*** Texte source ***
Le New York Times a révélé que Joe Biden se rendra d’ici la fin du mois en Arabie saoudite où il rencontrera le très controversé Mohammed ben Salmane. Si Donald Trump n’avait aucun problème à traiter avec le prince héritier, l’assassinat du journaliste saoudien Jamal Khashoggi avait poussé le Joe Biden à qualifier le royaume wahhabite d' "État paria ". Mais, realpolitik oblige, les enjeux du prix de l’essence et de la guerre en Ukraine encourage le " recalibrage " des relations entre Washington et Riyad.

Missions " discrètes " à Ryad
Les spéculations sur un tel déplacement en juin allaient bon train, mais selon le New York Times, il est désormais acté: le président des États-Unis " a décidé d’aller à Ryad ce mois-ci pour rebâtir les relations avec le royaume pétrolier au moment où il cherche à faire baisser les prix de l’essence dans son pays et à isoler la Russie sur la scène internationale ".

Sur place, " il rencontrera le prince héritier Mohammed ben Salmane ", surnommé " MBS ", et d’autres dirigeants de pays arabes dont l’Égypte, la Jordanie, l’Irak et les Émirats arabes unis, a ajouté le quotidien. Il a précisé que les détails logistiques et le calendrier devaient encore être confirmés, mais que la visite viendrait s’ajouter à un voyage déjà prévu fin juin en Israël, en Allemagne pour le sommet du G7 et en Espagne pour celui de l’Otan.

Le Washington Post a aussi fait état du déplacement en citant des responsables anonymes, soulignant que le " tête-à-tête " avec le puissant prince interviendrait après plusieurs missions " discrètes " dans le riche pays du Golfe de son conseiller pour le Moyen-Orient, Brett McGurk, et de son émissaire pour les affaires énergétiques, Amos Hochstein, qui plaident inlassablement pour une augmentation de la production de brut afin de faire baisser l’inflation.

D' "État paria " au " recalibrage "
***
Exercice 1:
Relevez chaque ligne contenant la chaîne "list", en respectant la casse.
*** Données fournies ***
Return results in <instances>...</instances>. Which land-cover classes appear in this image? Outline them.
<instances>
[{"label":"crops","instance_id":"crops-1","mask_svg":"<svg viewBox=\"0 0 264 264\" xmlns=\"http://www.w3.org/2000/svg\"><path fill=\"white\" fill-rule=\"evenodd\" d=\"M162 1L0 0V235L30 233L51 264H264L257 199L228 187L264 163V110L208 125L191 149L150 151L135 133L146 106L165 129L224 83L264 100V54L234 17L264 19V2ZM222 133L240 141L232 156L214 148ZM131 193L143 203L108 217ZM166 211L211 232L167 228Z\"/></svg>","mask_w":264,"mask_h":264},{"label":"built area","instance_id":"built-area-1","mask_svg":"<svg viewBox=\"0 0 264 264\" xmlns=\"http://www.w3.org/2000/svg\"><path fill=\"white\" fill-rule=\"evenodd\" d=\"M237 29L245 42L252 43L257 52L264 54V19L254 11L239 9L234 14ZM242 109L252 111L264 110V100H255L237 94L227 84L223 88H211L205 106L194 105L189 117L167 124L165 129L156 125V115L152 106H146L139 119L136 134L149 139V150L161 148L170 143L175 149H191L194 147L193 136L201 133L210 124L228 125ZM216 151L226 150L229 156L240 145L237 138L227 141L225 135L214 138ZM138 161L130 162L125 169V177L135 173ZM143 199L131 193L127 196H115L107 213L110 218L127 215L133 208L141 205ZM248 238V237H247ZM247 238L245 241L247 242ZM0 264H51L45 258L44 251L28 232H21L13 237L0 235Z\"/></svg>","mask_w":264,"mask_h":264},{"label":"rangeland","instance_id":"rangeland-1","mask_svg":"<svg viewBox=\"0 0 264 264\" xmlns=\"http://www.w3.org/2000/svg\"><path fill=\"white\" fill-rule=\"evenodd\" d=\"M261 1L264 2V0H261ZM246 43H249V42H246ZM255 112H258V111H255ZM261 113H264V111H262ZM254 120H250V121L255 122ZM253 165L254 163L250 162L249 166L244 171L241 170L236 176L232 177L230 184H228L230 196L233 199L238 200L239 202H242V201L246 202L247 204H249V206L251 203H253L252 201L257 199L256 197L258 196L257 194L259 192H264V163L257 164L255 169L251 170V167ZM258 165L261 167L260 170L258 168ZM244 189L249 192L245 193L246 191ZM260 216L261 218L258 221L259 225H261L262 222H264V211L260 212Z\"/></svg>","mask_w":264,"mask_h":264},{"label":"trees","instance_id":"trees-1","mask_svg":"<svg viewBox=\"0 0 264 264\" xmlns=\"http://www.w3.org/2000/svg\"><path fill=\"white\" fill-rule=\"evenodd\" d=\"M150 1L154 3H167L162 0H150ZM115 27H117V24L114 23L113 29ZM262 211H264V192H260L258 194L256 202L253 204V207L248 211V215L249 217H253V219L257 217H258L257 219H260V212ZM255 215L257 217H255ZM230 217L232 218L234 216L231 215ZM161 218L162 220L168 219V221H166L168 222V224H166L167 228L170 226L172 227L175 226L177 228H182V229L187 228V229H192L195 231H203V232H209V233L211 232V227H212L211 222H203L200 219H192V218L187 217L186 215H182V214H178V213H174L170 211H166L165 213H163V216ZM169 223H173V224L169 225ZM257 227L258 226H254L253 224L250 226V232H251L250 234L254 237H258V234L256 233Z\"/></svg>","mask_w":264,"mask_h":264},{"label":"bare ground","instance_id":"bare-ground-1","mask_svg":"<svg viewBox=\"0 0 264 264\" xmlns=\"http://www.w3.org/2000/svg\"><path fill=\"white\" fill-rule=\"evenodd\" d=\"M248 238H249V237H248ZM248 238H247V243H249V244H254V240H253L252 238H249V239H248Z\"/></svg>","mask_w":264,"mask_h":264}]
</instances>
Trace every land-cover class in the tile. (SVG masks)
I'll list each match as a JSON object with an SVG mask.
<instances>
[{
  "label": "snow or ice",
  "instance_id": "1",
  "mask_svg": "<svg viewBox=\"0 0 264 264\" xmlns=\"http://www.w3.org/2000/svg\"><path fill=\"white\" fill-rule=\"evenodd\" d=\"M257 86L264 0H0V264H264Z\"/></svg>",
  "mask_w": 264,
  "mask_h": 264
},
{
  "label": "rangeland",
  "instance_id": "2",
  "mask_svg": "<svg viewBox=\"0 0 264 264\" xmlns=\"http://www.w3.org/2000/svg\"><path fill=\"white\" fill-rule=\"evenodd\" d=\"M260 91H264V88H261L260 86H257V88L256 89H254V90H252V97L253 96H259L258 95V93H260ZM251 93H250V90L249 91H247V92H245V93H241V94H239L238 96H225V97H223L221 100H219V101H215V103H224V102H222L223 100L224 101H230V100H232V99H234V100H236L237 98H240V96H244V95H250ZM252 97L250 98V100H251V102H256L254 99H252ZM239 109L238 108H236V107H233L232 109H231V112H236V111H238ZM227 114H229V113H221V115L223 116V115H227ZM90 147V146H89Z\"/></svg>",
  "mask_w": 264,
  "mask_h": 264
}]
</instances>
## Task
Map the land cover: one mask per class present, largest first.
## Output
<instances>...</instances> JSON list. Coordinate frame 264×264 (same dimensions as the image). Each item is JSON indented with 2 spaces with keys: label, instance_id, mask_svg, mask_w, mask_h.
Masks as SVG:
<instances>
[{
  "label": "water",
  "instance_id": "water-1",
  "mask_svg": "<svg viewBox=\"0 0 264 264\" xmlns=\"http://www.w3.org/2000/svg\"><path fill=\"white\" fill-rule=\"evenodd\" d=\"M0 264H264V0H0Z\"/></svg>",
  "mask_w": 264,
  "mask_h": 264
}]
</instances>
***
Exercice 2:
Répondez aux questions suivantes d'après le texte source :
(a) Quel qualificatif Joe Biden avait-il employé pour désigner le royaume wahhabite ?
(b) Dans quel pays doit se tenir le sommet de l'Otan ?
(c) Qui est l'émissaire pour les affaires énergétiques ?

Production attendue 1:
I'll list each match as a JSON object with an SVG mask.
<instances>...</instances> JSON list. Coordinate frame 264×264 (same dimensions as the image). Each item is JSON indented with 2 spaces with keys: label, instance_id, mask_svg, mask_w, mask_h.

Production attendue 2:
(a) « État paria ».
(b) En Espagne.
(c) Amos Hochstein.